I would like to know where they go and come from, what kind of cars they use, what number series and reporting marks they have, and any other bit of information about tra***rains.
Some of the information I can’t find like car numbers and destination of those particular cars so I though I would ask you folk.
Thankyou for any help you can give me and others who might want to know too.
I’m not sure how relevant this is to you, but a new garbage train has started running from Clyde yard, west of Sydney Australia, to Tarago, about 250 km (a bit more than 150 miles) south of Sydney. The garbage is then transferred to truck and shipped to an abandoned “Woodlawn” silver/lead/zinc open cut mine, which will be filled and covered in due course.
Because the transfer is involved, the garbage is packed in 40’ standard (8’ x 8’) shipping containers (owned and registered to a US company, but the containers were built in China).
The containers are carried on standard flat cars, in this case 45’ cars with one container each. The containers appear to be “heavy duty” construction and the doors have serious rubber seals. When I inspected the cars and containers, there was no “garbage” stench, just a mild smell of disinfectant, although the cars had only been used a couple of times at that time. There is a second small door in the “blind” (non door) end of the container which I assume is to allow an hydraulic ram to push an internal bulkhead to clear the rubbish from the container at the unloading site.

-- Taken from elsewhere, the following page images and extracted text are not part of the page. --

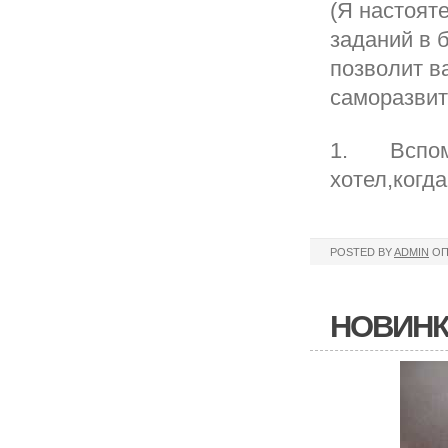
(Я настоят
заданий в 
позволит в
саморазвит
1. Вспомни
хотел,когд
POSTED BY
ADMIN
ОП
НОВИНК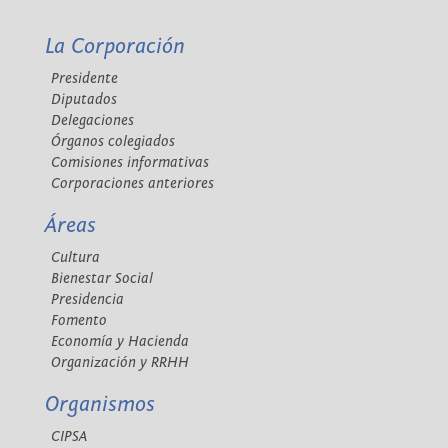
La Corporación
Presidente
Diputados
Delegaciones
Órganos colegiados
Comisiones informativas
Corporaciones anteriores
Áreas
Cultura
Bienestar Social
Presidencia
Fomento
Economía y Hacienda
Organización y RRHH
Organismos
CIPSA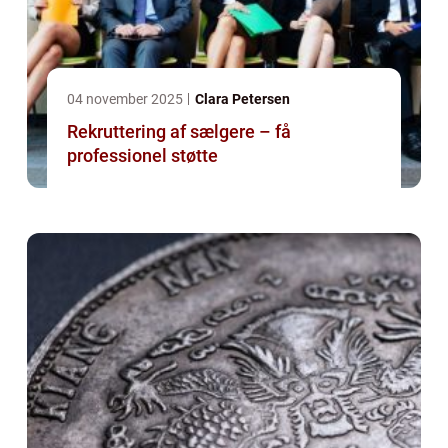
04 november 2025
Clara Petersen
Rekruttering af sælgere – få
professionel støtte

At the city (loading) end, there is a large building with roller doors on the rail access and I assume this is again to avoid the garbage smell escaping.
I don’t know how the containers are loaded, but there are a couple of large fork lift trucks in the yard, so I assume that the conainers are removed and loaded in a special location where the garbage can be pushed from a hopper into the container, then replaced on the wagon.
The containers are a plain grey colour with only basic lettering, numbers, capacity and so on.
I remember at one time (I’m pretty sure it was a blurb in Trains mag) they chatted about a tra***rain that was idling in town near some residential areas, the residents started to complain about the smell… the railway just started to idle the train further down the line in a more industrial setting…
I saw quite a few when I was in Washington D.C. last summer. I happened to have a hotel room over the tracks and CSX ran several through each day. They were simply long TTX or other road name flats with four grey containers on them. I snapped a few pics from my room, but they aren’t the best quality due to the glass and all. I’ll scan them up if you are interested.
They come through the csx line in Akron Ohio almost daily. Through our region the trash is carried in open top hoppers. Something along the lines of pulpwood cars. If I remember correctly the trash comes from a big city in the east, New York is my first guess second is phili. I would assume they are going to trash dump in the midwest. I was listening to my scanner one day and one of the workers called the yar “the akron dump” because it started to smell from the cars left in the yard. I got a good laugh out of that.
Andrew
I saw one of these heading south on CSX through Alexandria, VA a while ago; probably one of these runs. The containers each had a small “WM” [Waste Management] logo on them.
Here are some pics of Northwest garbage trains. Many of the
larger cities, Seattle/King County, Portland, Everett, have run
out of land fill space so the garbage is shipped to Eastern
Oregon where it is landfilled/buried.